--- START Entries shown ---
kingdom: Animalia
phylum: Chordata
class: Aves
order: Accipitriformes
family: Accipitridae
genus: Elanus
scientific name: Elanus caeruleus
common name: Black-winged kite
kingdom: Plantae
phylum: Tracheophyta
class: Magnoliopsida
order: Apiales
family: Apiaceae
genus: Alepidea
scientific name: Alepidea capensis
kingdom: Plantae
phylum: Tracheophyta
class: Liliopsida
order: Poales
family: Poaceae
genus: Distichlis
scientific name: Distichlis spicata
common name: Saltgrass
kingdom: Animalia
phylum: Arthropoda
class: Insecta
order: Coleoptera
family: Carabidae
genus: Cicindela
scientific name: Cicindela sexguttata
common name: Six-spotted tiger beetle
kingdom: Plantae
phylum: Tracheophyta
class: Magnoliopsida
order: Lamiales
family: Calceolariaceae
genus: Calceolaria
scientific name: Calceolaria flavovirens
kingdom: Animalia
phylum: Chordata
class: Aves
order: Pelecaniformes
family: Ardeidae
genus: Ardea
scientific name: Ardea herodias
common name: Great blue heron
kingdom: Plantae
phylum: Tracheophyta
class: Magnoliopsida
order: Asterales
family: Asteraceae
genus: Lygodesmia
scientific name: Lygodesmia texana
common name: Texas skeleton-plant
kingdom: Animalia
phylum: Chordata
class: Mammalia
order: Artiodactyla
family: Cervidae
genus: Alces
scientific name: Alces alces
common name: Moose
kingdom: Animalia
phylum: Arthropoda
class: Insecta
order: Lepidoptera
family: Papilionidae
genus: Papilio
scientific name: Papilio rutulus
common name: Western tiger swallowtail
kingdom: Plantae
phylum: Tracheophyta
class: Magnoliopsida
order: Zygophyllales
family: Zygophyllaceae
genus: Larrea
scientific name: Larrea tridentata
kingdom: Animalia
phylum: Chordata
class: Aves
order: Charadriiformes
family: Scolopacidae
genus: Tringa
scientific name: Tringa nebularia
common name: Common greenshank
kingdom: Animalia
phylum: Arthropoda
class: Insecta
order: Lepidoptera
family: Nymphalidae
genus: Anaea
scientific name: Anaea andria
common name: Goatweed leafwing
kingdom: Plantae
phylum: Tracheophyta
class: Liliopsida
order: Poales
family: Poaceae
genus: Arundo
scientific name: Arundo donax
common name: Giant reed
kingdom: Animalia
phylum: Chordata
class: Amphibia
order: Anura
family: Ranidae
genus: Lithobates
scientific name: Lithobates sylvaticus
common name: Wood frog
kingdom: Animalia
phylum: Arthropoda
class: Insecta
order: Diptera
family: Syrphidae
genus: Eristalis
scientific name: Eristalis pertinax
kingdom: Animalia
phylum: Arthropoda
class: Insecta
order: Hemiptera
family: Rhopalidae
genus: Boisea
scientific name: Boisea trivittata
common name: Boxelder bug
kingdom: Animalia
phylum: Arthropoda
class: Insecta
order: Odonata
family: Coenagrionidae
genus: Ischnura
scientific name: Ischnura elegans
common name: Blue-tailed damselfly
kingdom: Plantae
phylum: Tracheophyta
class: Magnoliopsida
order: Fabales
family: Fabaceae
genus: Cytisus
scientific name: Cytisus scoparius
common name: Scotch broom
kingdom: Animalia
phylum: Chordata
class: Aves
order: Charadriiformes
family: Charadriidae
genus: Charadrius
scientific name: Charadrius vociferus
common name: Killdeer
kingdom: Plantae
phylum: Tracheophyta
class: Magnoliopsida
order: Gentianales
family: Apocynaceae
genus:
--- END Entries shown ---
Problem description
Please copy all of the lines above with no changes.

Final result
kingdom: Animalia
phylum: Chordata
class: Aves
order: Accipitriformes
family: Accipitridae
genus: Elanus
scientific name: Elanus caeruleus
common name: Black-winged kite
kingdom: Plantae
phylum: Tracheophyta
class: Magnoliopsida
order: Apiales
family: Apiaceae
genus: Alepidea
scientific name: Alepidea capensis
kingdom: Plantae
phylum: Tracheophyta
class: Liliopsida
order: Poales
family: Poaceae
genus: Distichlis
scientific name: Distichlis spicata
common name: Saltgrass
kingdom: Animalia
phylum: Arthropoda
class: Insecta
order: Coleoptera
family: Carabidae
genus: Cicindela
scientific name: Cicindela sexguttata
common name: Six-spotted tiger beetle
kingdom: Plantae
phylum: Tracheophyta
class: Magnoliopsida
order: Lamiales
family: Calceolariaceae
genus: Calceolaria
scientific name: Calceolaria flavovirens
kingdom: Animalia
phylum: Chordata
class: Aves
order: Pelecaniformes
family: Ardeidae
genus: Ardea
scientific name: Ardea herodias
common name: Great blue heron
kingdom: Plantae
phylum: Tracheophyta
class: Magnoliopsida
order: Asterales
family: Asteraceae
genus: Lygodesmia
scientific name: Lygodesmia texana
common name: Texas skeleton-plant
kingdom: Animalia
phylum: Chordata
class: Mammalia
order: Artiodactyla
family: Cervidae
genus: Alces
scientific name: Alces alces
common name: Moose
kingdom: Animalia
phylum: Arthropoda
class: Insecta
order: Lepidoptera
family: Papilionidae
genus: Papilio
scientific name: Papilio rutulus
common name: Western tiger swallowtail
kingdom: Plantae
phylum: Tracheophyta
class: Magnoliopsida
order: Zygophyllales
family: Zygophyllaceae
genus: Larrea
scientific name: Larrea tridentata
kingdom: Animalia
phylum: Chordata
class: Aves
order: Charadriiformes
family: Scolopacidae
genus: Tringa
scientific name: Tringa nebularia
common name: Common greenshank
kingdom: Animalia
phylum: Arthropoda
class: Insecta
order: Lepidoptera
family: Nymphalidae
genus: Anaea
scientific name: Anaea andria
common name: Goatweed leafwing
kingdom: Plantae
phylum: Tracheophyta
class: Liliopsida
order: Poales
family: Poaceae
genus: Arundo
scientific name: Arundo donax
common name: Giant reed
kingdom: Animalia
phylum: Chordata
class: Amphibia
order: Anura
family: Ranidae
genus: Lithobates
scientific name: Lithobates sylvaticus
common name: Wood frog
kingdom: Animalia
phylum: Arthropoda
class: Insecta
order: Diptera
family: Syrphidae
genus: Eristalis
scientific name: Eristalis pertinax
kingdom: Animalia
phylum: Arthropoda
class: Insecta
order: Hemiptera
family: Rhopalidae
genus: Boisea
scientific name: Boisea trivittata
common name: Boxelder bug
kingdom: Animalia
phylum: Arthropoda
class: Insecta
order: Odonata
family: Coenagrionidae
genus: Ischnura
scientific name: Ischnura elegans
common name: Blue-tailed damselfly
kingdom: Plantae
phylum: Tracheophyta
class: Magnoliopsida
order: Fabales
family: Fabaceae
genus: Cytisus
scientific name: Cytisus scoparius
common name: Scotch broom
kingdom: Animalia
phylum: Chordata
class: Aves
order: Charadriiformes
family: Charadriidae
genus: Charadrius
scientific name: Charadrius vociferus
common name: Killdeer
kingdom: Plantae
phylum: Tracheophyta
class: Magnoliopsida
order: Gentianales
family: Apocynaceae
genus:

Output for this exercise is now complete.